Nursing Home Alerts

Most seniors who enter a nursing home are understandably anxious about their future, especially their ability to afford the high cost of continued care. Thus, assurances from nursing home administrators that the senior won't be displaced from the nursing home after they have exhausted their funds come as welcome news. The administrator explains that, once the cost of the home has depleted the senior's funds, the cost of their continuing care will be picked up by Medicaid. And when such time comes, the nursing home further informs the senior, they will submit the Medicaid application for the senior, free of charge.

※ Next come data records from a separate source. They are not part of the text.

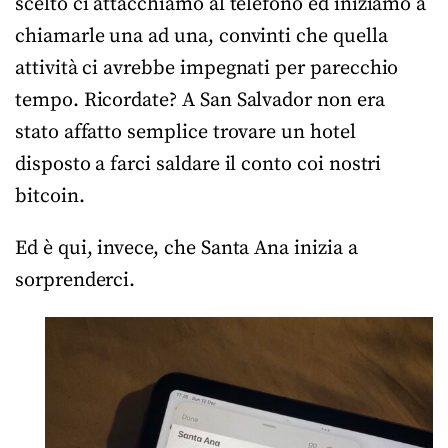
scelto ci attacchiamo al telefono ed iniziamo a
chiamarle una ad una, convinti che quella
attività ci avrebbe impegnati per parecchio
tempo. Ricordate? A San Salvador non era
stato affatto semplice trovare un hotel
disposto a farci saldare il conto coi nostri
bitcoin.
Ed è qui, invece, che Santa Ana inizia a
sorprenderci.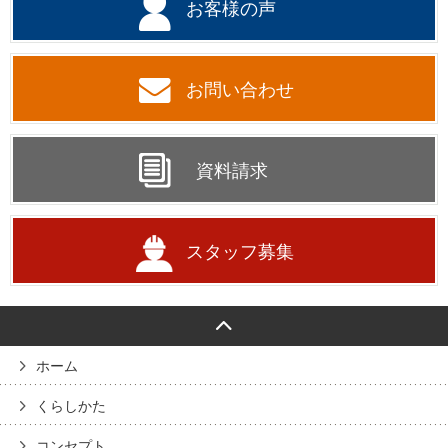
お客様の声
お問い合わせ
資料請求
スタッフ募集
ホーム
くらしかた
コンセプト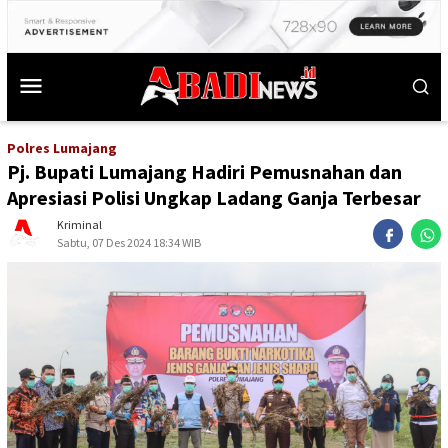
Polres Lumajang
Pj. Bupati Lumajang Hadiri Pemusnahan dan
Apresiasi Polisi Ungkap Ladang Ganja Terbesar
Kriminal
Sabtu, 07 Des 2024 18:34 WIB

What the senior and their family are not aware of is that the nursing home is only telling them part of the story. Yes, Medicaid will cover the cost of the senior's care after they have run out of funds, but these funds do not need to be expended only on such care. In fact, significant portions can be preserved for the benefit of the senior and his or her family through transfers and other planning techniques. Conveniently, the Nursing homes neglect to tell the family about other legitimate ways to become eligible for Medicaid without spending all of the senior's money on nursing home care.

Nursing homes are engaging in a form of Medicaid planning and counseling which inures to their benefit and not that of the senior. Such practice is far from appropriate, can be construed as an unauthorized practice of law, and illustrates the inherent conflict of interest present when a nursing home prepares and submits a Medicaid application on behalf of a resident. More often than not the advice received by the potential resident and their family is advice to benefit the home at the expense of the resident. Nursing homes often advocate "spending down" a resident's assets because the private pay rate for residents is higher than that of a Medicaid recipient. In other words, nursing homes make more money from private paying individuals than residents who are covered by Medicaid. Nursing home residents and applicants should be aware of these potentially costly traps which are presented as a form of free Medicaid planning.

Further, a recent decision by the Tennessee Court of Appeals held that a nursing home can also be held liable. In Smith vs Chattanooga Medical Investors, Inc., the Court of Appeals for the State of Tennessee found that the nursing home's inadequate preparation of a resident's Medicaid application, which resulted in a denial of Medicaid benefits, was a violation of a Tennessee State regulation.

The Court stated that a facility which has entered into a provider agreement with the state has a duty to assist a resident or applicant applying for Medicaid eligibility... The Court went on to state that such assistance included properly completing all the necessary paperwork and then providing relevant documentation to support the Medicaid application. This ruling suggests that a facility could, under Federal guidelines (42 C.F.R. section 483.10 (b)(7)(ii)), be held similarly responsible for failure to properly prepare and submit an application pursuant to Medicaid guidelines and procedures. The Court stated that since the State of Tennessee elected to participate under Title XIX and to receive federal funds, it was obligated to provide Medicaid services to qualified recipients in a manner consistent with federal law.

The Smith decision, while an important victory for nursing home residents and their families, underscores the importance of completing and submitting an accurate Medicaid application and should serve as a warning to nursing homes.